**INSTRUCCIONES:**
(a) Escribe sin ningún cambio un fragmento del texto sobre exclusión social: empieza en las palabras "Me gustó porque" y termina después de "a la persona.".
(b) Retoma el texto sobre exclusión social en su última frase y sigue escribiéndolo desde ahí.

Exclusión social y relación de ayuda

El otro día tuve el placer de asistir a una pequeña charla de Antonio Galindo Lucas en la facultad de trabajo social de Granada. Nos habló de la distinción entre pobreza y exclusión siendo la primera un estado de carencia que podía solucionarse proporcionándole a una persona lo que le faltaba y la segunda, un elemento que iba más allá y donde se introducía el proceso biográfico de la persona caracterizado por ser multifactorial y donde se rompía el vínculo social. Estos dos elementos no tienen por qué ser excluyentes, pudiendo convivir estas dos situaciones. Para que nos entendamos, una persona puede estar excluida por tener una enfermedad mental y no tener ninguna falta económica. La pobreza, no obstante, no se reduciría a lo económico, esa carencia puede ser relacionada con la vivienda, por ejemplo.

Me gustó porque incidía en que había que recuperar el proceso de acompañamiento sin quitarle importancia a la irrenunciable ayuda económica. Esto no quita que no mantenga, como digo, la idea de salir del esquema necesidad-recurso, sino añadir el recurso a un proceso de acompañamiento. Hacía una crítica bastante fuerte al individualismo como factor contextual en el proceso de exclusión, es decir, ajeno a la persona.

**DATOS EN BRUTO:**
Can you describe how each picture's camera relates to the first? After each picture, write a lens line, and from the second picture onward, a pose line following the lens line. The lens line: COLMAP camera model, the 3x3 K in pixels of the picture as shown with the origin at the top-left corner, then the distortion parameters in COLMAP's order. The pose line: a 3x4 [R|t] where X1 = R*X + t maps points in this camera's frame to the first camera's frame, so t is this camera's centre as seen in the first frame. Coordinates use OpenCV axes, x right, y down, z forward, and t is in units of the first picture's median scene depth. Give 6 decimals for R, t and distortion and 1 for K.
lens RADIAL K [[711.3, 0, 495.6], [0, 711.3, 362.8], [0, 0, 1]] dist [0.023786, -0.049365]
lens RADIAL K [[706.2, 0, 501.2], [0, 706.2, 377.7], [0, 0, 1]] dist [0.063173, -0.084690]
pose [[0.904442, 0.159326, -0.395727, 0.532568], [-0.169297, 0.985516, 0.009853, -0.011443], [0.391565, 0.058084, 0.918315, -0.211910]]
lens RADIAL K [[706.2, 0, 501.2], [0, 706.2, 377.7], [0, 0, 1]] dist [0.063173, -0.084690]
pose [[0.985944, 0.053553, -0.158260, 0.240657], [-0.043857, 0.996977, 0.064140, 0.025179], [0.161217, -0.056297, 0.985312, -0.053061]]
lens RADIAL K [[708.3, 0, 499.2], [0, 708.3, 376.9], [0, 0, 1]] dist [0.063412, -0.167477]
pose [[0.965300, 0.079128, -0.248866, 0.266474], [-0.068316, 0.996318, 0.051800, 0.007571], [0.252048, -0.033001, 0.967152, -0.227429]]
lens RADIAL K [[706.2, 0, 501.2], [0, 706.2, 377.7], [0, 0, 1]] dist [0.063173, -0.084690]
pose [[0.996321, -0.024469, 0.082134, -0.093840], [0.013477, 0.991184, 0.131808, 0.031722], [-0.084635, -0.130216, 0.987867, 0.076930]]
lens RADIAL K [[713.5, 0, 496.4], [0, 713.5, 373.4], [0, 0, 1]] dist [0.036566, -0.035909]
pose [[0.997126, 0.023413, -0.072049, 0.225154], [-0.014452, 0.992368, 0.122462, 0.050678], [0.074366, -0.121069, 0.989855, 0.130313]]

**RESPUESTAS ESPERADAS:**
(a)
Me gustó porque incidía en que había que recuperar el proceso de acompañamiento sin quitarle importancia a la irrenunciable ayuda económica. Esto no quita que no mantenga, como digo, la idea de salir del esquema necesidad-recurso, sino añadir el recurso a un proceso de acompañamiento. Hacía una crítica bastante fuerte al individualismo como factor contextual en el proceso de exclusión, es decir, ajeno a la persona.

(b)
Como conclusión buscaba una recuperación de trabajo grupal para recuperar esos vínculos que se van perdiendo precisamente por cómo está construida la sociedad con ese individualismo feroz, además de incidir en la autoayuda, pero no entendida como efecto de ese individualismo (efecto que se ve en la psicología de la autoayuda y en libros como los de Jorge Bucay entre otros) sino en la salida del papel del profesional para convertirnos en medios para llegar a determinadas metas. El papel protagonista lo tiene la persona y es ella la que nos marca, en el fondo, el camino. El ejemplo que puso para que entendiéramos el concepto era la PAH, donde en el fondo cada unx lleva su caso, la PAH es sólo el medio para saber qué hay que hacer, el acompañamiento y la ayuda reivindicativa. La iniciativa, no obstante, el ir allí, depende de cada cual.

No quiero decir nada más para no caer en algo que Galindo realmente no diga, si es que no lo he hecho ya. El caso es que si tenéis la oportunidad de escucharlo que lo hagáis, merece la pena.